Elizabeth McClintock (1912-2004)
Elizabeth McClintock, PhD, served as the Academy’s curator of botany from 1949 to 1977, specializing in ornamental plants such as hydrangeas, manzanitas, and sunflowers. Though McClintock was the first botany curator at the Academy to hold a PhD, her contributions were woefully undervalued by Academy staff, who wrote off her research, treated her like a secretary, and severely underpaid her.
McClintock was nevertheless passionate about environmental activism, protesting against the development of the Golden Gate Panhandle freeway and other new construction that threatened California's fragile ecological balance.
Pearl M. Sonoda (1918-2015)
Before embarking on a career working for various natural history museums, Pearl Sonoda was one of thousands of Japanese Americans forced into incarceration camps during World War II. Sonoda’s interests in biology eventually became the cause for her release in 1943, when she joined Chicago’s Field Museum. Sonoda later came to the Academy in 1967 and served as senior curatorial assistant in the ichthyology department, managing thousands of fish specimens.
When male researchers reached out to inquire about Academy collections, they often addressed letters with “Dear Sirs” or “Dear Gentlemen.” Sonoda always responded by emphasizing the “Miss” title in front of her name. Sonoda’s colleagues in the ichthyology department remember her as both the “sweetest lady” and a “real strong person” who pushed boundaries in her nearly thirty years of Academy service.
Today, the Academy looks like a very different place than when it was founded in 1853, with far more women among the ranks of curators, collections managers, and research staff. More work still needs to be done to truly strive for gender inclusion and equity in science, particularly for women from other marginalized backgrounds, including race, socioeconomic status, and sexuality.
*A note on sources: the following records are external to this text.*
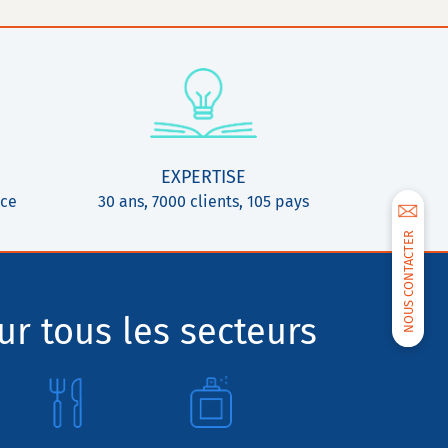
EXPERTISE
ice
30 ans, 7000 clients, 105 pays
NOUS CONTACTER
r tous les secteurs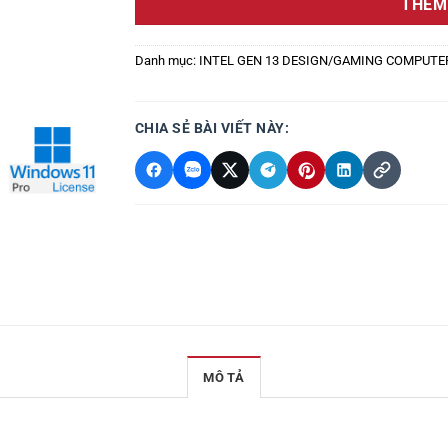
THÊM
Danh mục:
INTEL GEN 13 DESIGN/GAMING COMPUTE
CHIA SẺ BÀI VIẾT NÀY:
MÔ TẢ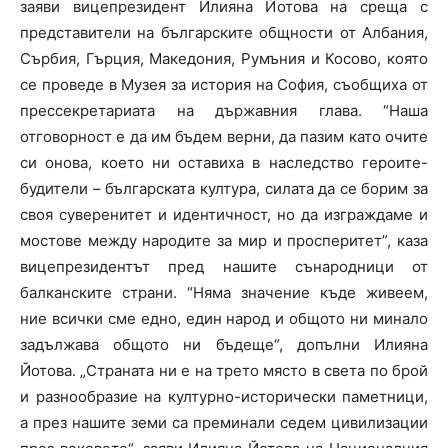
заяви вицепрезидент Илияна Йотова на среща с
представители на българските общности от Албания,
Сърбия, Гърция, Македония, Румъния и Косово, която
се проведе в Музея за история на София, съобщиха от
прессекретариата на държавния глава. “Наша
отговорност е да им бъдем верни, да пазим като очите
си онова, което ни оставиха в наследство героите-
будители – българската култура, силата да се борим за
своя суверенитет и идентичност, но да изграждаме и
мостове между народите за мир и просперитет”, каза
вицепрезидентът пред нашите сънародници от
балканските страни. “Няма значение къде живеем,
ние всички сме едно, един народ и общото ни минало
задължава общото ни бъдеще“, допълни Илияна
Йотова. „Страната ни е на трето място в света по брой
и разнообразие на културно-исторически паметници,
а през нашите земи са преминали седем цивилизации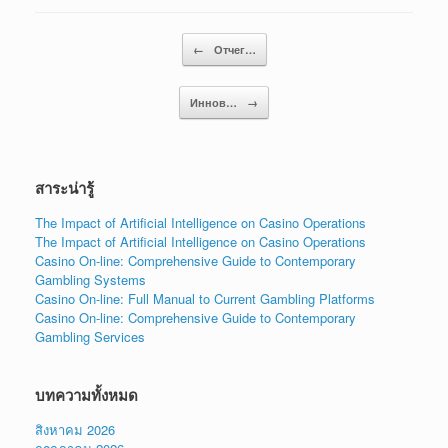
Post navigation
←
Отчег…
Иннов…
→
สาระน่ารู้
The Impact of Artificial Intelligence on Casino Operations
The Impact of Artificial Intelligence on Casino Operations
Casino On-line: Comprehensive Guide to Contemporary
Gambling Systems
Casino On-line: Full Manual to Current Gambling Platforms
Casino On-line: Comprehensive Guide to Contemporary
Gambling Services
บทความทั้งหมด
สิงหาคม 2026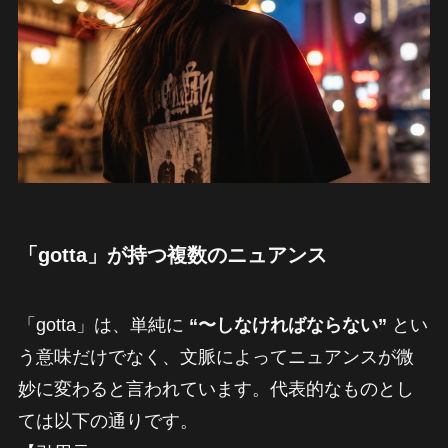
「gotta」が持つ複数のニュアンス
「gotta」は、単純に
“〜しなければならない”
とい
う意味だけでなく、文脈によってニュアンスが微
妙に変わると言われています。代表的なものとし
ては以下の通りです。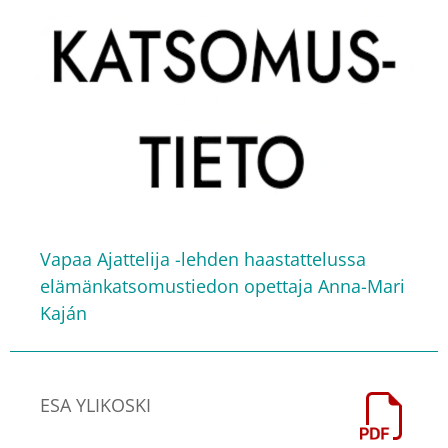
Vapaa Ajattelija -lehden haastattelussa
elämänkatsomustiedon opettaja Anna-Mari
Kaján
ESA YLIKOSKI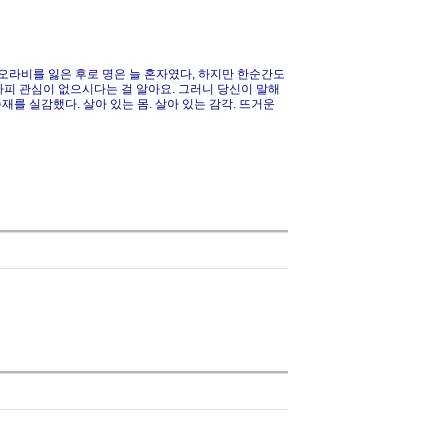
 오라비를 잃은 후로 명은 늘 혼자였다, 하지만 한순간도
어차피 관심이 없으시다는 걸 알아요. 그러니 당신이 말해
재를 실감했다. 살아 있는 몸. 살아 있는 감각. 뜨거운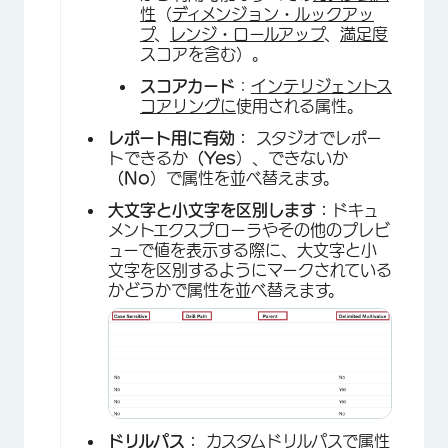
性
（
ディメンジョン・ルックアッ
プ
、
レンジ・ロールアップ
、
満足度
スコアを含む）。
スコアカード
：
インテリジェントス
コアリングに
使用される属性。
×
レポート用に有効：
スタジオでレポー
トできるか
（Yes
）、できないか
（No
）で属性を並べ替えます。
大文字と小文字を区別します：
ドキュ
メントエクスプローラやその他のプレビ
ューで値を表示する際に、大文字と小
文字を区別するようにマークされている
かどうかで属性を並べ替えます。
×
ドリルパス：
カスタムドリルパスで属性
Yet dozens of scientists of color and LGBTQIA+ researchers are driving crucial changes in the field, carrying forward the efforts of the early women in the Academy. Their work is spotlighted at exhibits such as New Science: The Academy Exhibit, and in Seeing It All, a new wildlife photography book featuring the work of 11 visionary female photographers and their work in rarely seen locations around the world.